Dataset entries
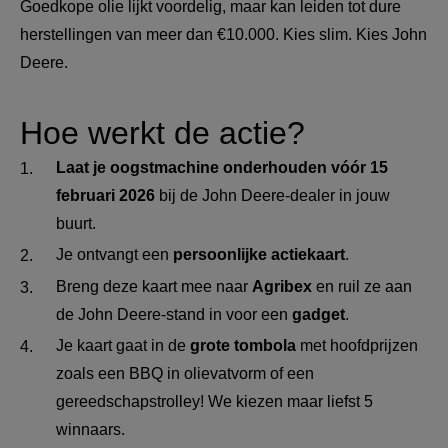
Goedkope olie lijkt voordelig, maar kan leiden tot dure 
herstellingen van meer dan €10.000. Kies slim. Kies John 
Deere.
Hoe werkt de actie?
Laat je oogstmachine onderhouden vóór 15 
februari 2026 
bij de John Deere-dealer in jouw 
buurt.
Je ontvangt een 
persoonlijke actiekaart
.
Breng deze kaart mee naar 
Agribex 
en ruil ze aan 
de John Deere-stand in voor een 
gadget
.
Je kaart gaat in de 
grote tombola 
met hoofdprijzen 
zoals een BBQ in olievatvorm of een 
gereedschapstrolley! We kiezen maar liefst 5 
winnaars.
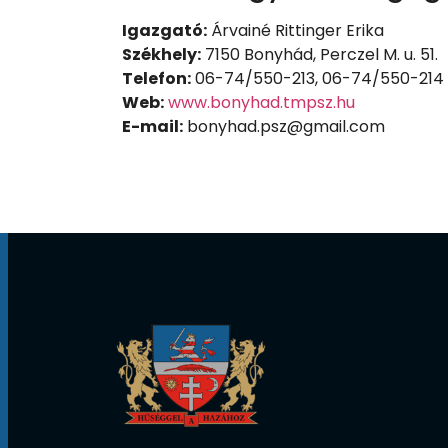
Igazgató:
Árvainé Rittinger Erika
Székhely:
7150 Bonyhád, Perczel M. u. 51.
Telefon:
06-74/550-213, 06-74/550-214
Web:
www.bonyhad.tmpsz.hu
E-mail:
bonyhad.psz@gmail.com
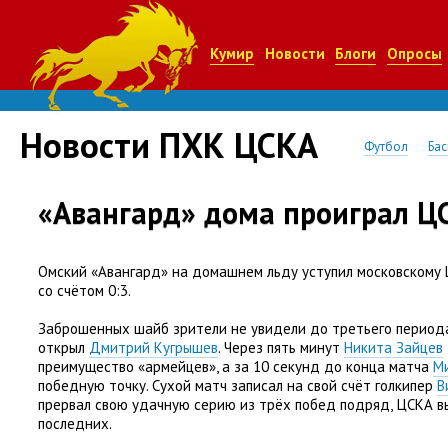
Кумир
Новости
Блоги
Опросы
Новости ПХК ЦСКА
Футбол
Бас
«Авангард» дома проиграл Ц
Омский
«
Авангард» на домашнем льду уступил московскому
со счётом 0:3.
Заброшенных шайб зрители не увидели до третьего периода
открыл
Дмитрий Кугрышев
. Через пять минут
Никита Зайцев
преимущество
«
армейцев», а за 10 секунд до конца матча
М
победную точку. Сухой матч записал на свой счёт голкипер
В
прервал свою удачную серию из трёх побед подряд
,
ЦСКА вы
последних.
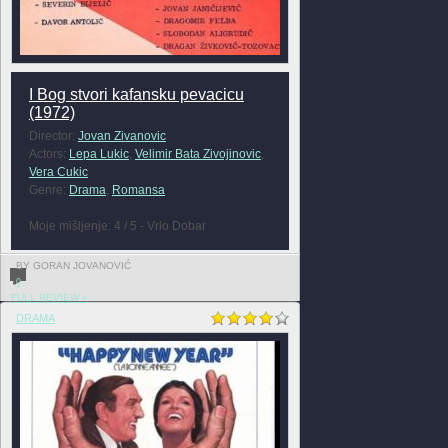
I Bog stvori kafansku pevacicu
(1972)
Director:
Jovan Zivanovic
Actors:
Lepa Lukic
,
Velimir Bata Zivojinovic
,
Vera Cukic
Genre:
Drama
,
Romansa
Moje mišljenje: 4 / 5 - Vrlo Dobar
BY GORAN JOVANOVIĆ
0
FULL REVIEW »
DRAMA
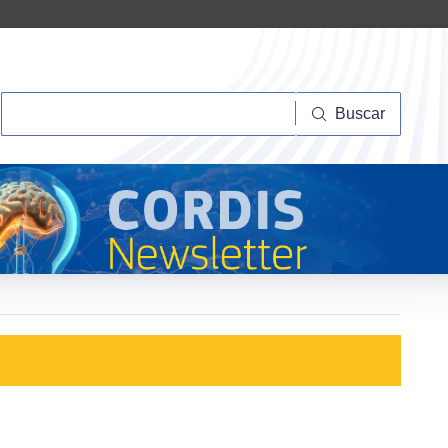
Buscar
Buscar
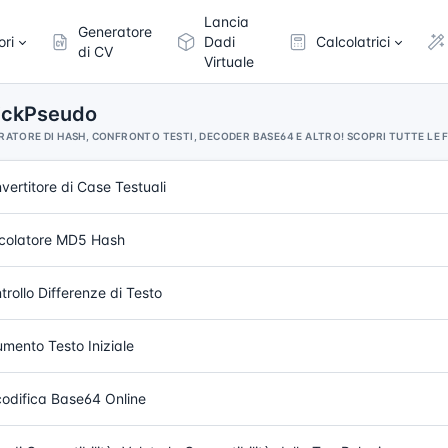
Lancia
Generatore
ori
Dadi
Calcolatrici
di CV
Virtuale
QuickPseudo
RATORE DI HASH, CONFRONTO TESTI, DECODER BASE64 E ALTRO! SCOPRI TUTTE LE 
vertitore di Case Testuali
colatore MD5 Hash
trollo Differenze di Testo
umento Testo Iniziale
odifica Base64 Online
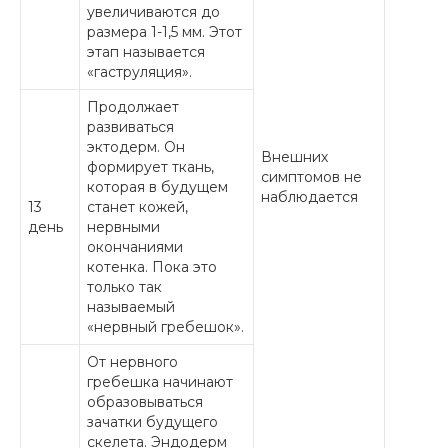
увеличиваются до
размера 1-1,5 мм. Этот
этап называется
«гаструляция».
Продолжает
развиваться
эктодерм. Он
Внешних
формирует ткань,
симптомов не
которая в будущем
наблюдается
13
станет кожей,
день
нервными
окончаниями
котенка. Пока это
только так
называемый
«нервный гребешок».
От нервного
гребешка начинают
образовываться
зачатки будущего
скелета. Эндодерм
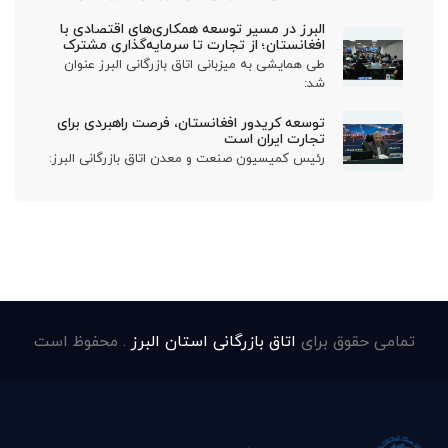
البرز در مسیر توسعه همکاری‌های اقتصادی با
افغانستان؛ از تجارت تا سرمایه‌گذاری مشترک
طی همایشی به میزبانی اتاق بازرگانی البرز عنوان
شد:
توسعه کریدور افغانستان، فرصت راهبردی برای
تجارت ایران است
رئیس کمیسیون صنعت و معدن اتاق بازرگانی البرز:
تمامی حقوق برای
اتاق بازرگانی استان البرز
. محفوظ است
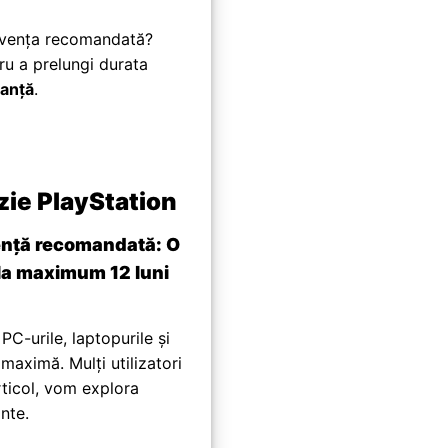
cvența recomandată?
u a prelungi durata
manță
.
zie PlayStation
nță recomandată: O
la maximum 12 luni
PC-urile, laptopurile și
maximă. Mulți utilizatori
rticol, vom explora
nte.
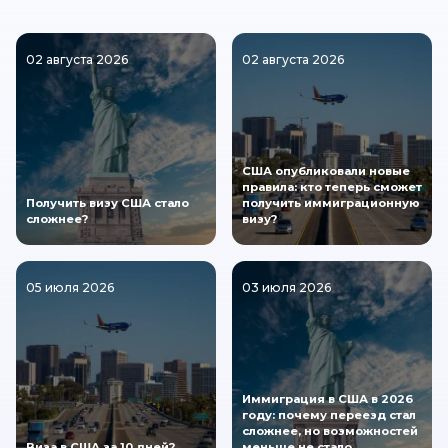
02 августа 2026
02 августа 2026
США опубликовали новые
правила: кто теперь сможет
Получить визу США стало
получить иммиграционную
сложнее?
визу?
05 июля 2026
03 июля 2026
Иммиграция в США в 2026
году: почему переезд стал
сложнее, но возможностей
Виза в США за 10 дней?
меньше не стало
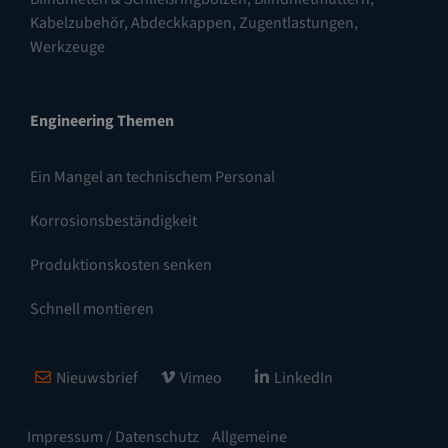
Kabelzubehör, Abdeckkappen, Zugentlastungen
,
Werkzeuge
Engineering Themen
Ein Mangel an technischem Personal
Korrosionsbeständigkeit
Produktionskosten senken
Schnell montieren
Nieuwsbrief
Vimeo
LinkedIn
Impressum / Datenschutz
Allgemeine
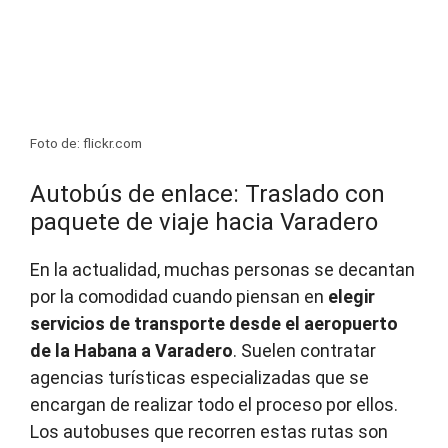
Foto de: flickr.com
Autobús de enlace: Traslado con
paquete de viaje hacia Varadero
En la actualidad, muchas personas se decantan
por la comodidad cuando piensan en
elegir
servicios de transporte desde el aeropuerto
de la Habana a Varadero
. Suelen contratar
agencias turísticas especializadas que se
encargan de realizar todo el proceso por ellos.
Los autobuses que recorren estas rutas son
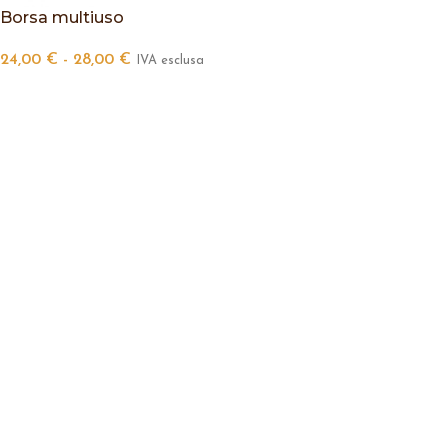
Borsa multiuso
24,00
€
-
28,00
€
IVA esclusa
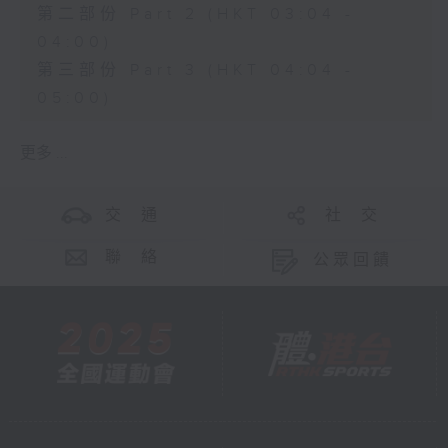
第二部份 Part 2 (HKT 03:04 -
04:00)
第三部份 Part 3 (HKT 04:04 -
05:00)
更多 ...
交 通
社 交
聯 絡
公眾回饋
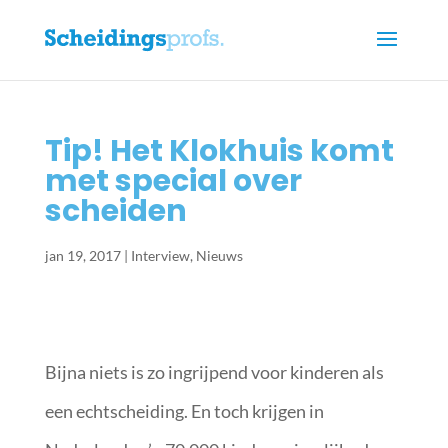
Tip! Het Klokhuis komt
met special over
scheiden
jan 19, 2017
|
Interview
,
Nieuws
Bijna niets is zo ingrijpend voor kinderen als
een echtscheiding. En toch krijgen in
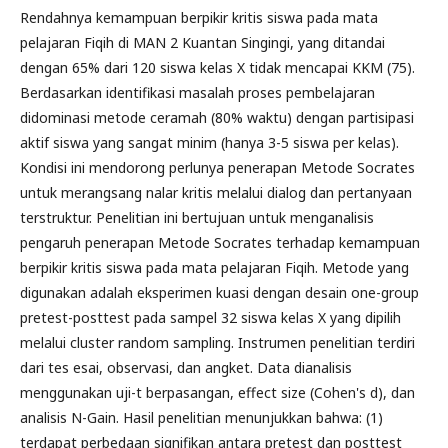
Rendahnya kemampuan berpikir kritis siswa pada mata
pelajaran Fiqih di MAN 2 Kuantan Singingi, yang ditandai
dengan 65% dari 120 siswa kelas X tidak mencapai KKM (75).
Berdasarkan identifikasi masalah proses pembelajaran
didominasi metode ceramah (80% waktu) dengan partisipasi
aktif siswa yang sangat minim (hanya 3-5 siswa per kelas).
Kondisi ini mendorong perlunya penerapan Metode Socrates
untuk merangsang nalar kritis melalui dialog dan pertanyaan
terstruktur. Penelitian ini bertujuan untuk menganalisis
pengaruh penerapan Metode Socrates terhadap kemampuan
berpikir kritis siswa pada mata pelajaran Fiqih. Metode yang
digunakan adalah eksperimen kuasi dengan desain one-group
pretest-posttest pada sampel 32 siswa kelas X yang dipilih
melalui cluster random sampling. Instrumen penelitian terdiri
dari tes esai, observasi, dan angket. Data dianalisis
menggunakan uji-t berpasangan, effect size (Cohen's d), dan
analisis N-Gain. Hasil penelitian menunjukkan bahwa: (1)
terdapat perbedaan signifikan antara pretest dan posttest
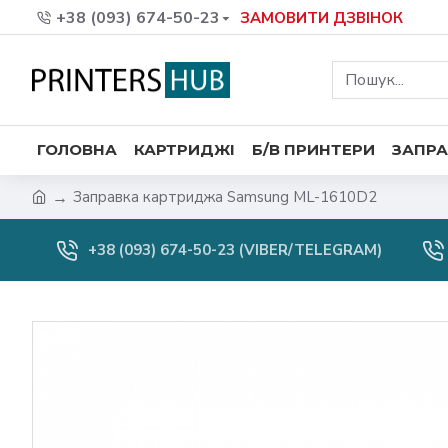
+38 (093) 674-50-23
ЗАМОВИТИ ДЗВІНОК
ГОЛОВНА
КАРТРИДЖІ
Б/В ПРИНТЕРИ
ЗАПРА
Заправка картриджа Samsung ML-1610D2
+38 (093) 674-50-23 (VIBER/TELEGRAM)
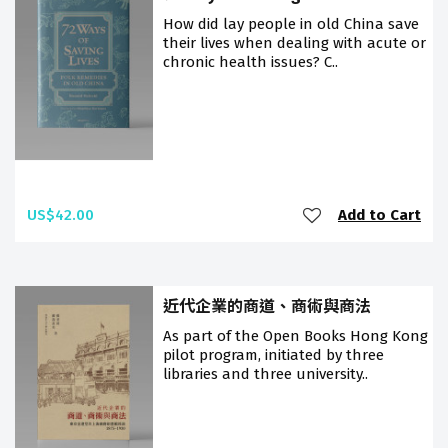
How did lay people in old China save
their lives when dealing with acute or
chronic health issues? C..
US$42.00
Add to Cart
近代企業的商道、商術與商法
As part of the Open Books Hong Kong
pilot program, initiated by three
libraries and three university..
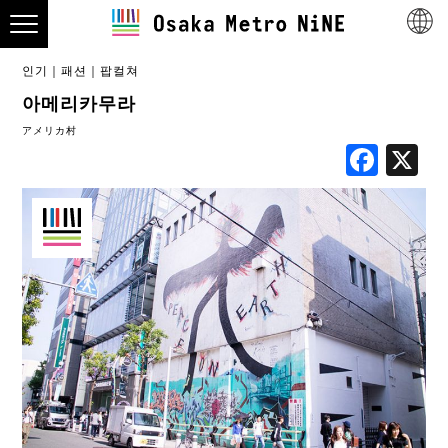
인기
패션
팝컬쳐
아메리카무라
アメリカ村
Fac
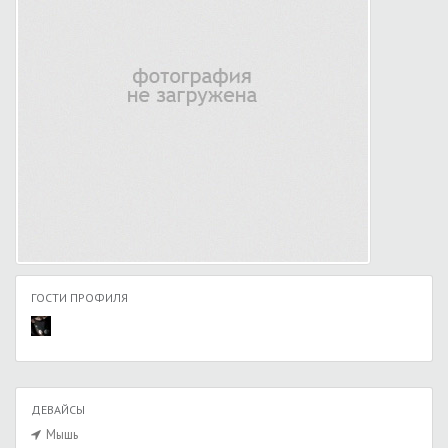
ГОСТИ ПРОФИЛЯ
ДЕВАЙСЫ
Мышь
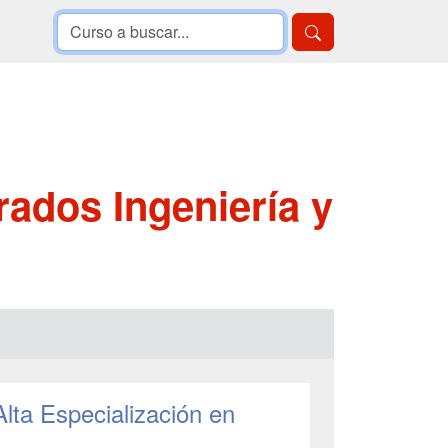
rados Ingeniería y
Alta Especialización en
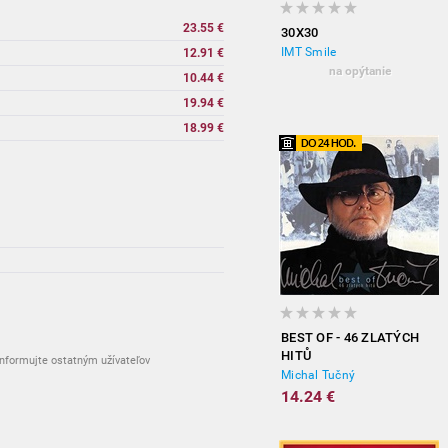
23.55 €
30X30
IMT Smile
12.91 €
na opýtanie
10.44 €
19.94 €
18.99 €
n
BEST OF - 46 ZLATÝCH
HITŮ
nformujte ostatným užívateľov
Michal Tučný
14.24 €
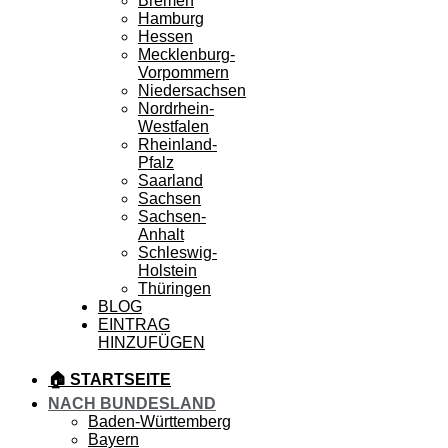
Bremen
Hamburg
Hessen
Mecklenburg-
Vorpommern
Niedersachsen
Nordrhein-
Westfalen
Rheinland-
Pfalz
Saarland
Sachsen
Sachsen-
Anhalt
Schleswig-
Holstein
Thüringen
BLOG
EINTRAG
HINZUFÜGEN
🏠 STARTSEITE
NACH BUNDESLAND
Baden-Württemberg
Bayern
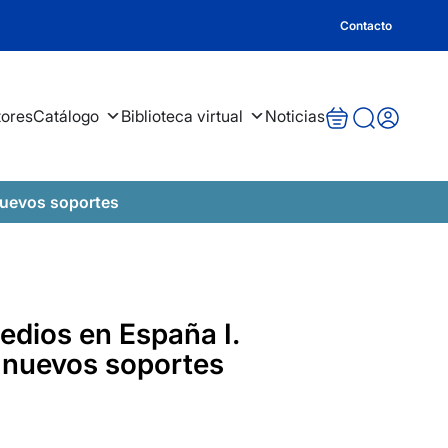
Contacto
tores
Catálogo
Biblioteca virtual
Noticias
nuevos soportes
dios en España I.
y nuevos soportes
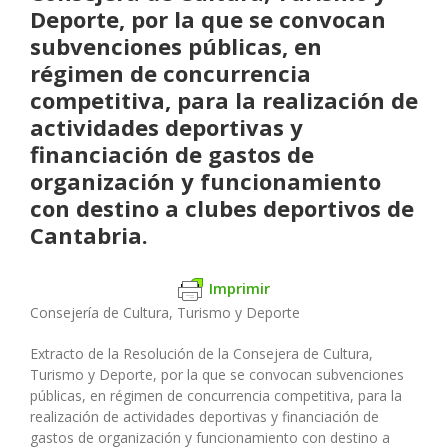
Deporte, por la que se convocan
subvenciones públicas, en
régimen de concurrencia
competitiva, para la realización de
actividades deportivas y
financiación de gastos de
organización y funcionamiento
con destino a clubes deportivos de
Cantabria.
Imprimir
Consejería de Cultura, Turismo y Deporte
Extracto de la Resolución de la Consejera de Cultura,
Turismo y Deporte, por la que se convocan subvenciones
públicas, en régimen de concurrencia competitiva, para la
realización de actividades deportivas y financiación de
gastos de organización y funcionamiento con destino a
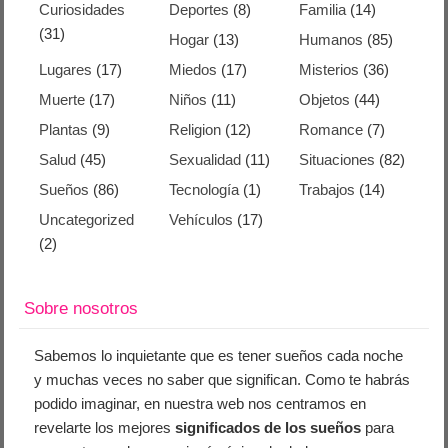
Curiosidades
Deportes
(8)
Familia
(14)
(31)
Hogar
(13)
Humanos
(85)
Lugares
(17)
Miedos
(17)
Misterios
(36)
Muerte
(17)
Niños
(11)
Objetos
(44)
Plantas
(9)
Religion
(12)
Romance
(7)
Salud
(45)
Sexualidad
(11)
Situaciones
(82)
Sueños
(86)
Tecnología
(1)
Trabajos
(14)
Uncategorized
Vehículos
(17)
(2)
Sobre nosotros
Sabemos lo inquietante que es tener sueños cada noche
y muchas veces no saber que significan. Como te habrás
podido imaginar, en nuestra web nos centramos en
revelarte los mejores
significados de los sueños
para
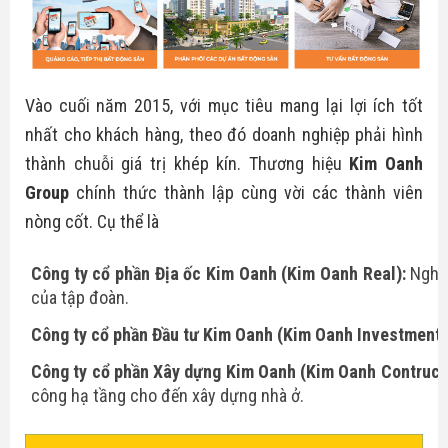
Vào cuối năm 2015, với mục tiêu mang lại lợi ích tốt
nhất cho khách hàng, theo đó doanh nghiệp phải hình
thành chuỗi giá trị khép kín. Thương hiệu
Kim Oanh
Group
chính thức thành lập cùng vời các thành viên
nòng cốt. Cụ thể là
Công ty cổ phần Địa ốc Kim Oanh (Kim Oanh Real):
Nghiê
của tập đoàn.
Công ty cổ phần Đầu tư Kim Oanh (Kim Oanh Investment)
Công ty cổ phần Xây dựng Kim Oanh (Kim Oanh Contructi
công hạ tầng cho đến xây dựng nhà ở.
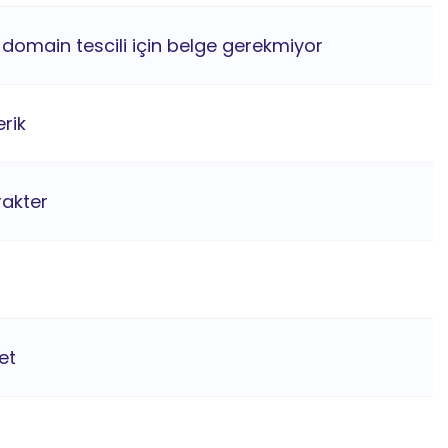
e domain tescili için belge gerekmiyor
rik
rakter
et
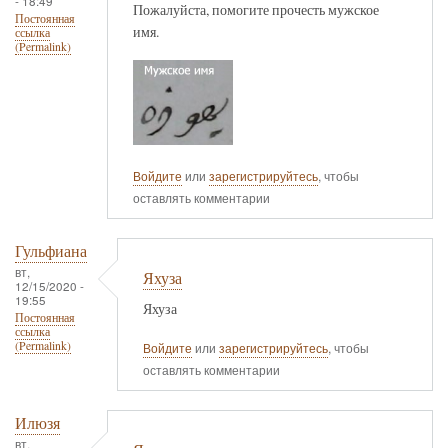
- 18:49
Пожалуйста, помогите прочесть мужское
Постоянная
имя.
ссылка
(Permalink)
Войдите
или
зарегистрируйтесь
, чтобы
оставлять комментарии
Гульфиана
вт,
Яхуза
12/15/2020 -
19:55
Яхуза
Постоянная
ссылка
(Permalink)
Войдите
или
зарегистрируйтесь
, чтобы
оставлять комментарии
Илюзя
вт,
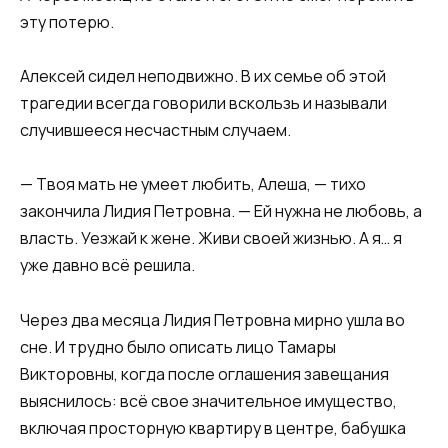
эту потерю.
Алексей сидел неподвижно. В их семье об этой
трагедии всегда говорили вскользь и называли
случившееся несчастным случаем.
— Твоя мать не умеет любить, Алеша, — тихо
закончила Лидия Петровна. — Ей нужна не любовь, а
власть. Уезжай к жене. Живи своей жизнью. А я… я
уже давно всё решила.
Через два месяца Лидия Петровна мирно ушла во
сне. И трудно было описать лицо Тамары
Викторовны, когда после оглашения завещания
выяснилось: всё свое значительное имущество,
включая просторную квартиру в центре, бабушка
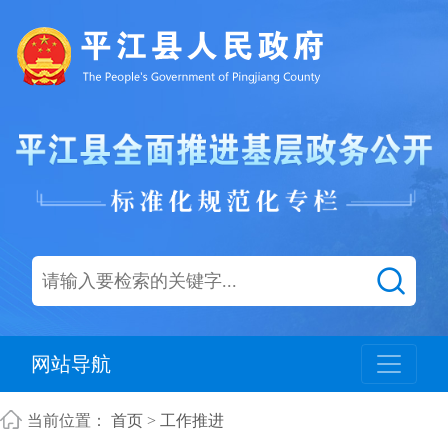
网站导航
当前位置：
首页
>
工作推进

JOB
Recast the lines as a numbered list, covering only the stretch from the line containing "Vào cuối năm" through the line containing "công hạ tầng cho đến xây dựng nhà ở.", with blank lines left out.

RESPONSE AREA
1. Vào cuối năm 2015, với mục tiêu mang lại lợi ích tốt
2. nhất cho khách hàng, theo đó doanh nghiệp phải hình
3. thành chuỗi giá trị khép kín. Thương hiệu
4. Kim Oanh
5. Group
6. chính thức thành lập cùng vời các thành viên
7. nòng cốt. Cụ thể là
8. Công ty cổ phần Địa ốc Kim Oanh (Kim Oanh Real):
9. Nghiê
10. của tập đoàn.
11. Công ty cổ phần Đầu tư Kim Oanh (Kim Oanh Investment)
12. Công ty cổ phần Xây dựng Kim Oanh (Kim Oanh Contructi
13. công hạ tầng cho đến xây dựng nhà ở.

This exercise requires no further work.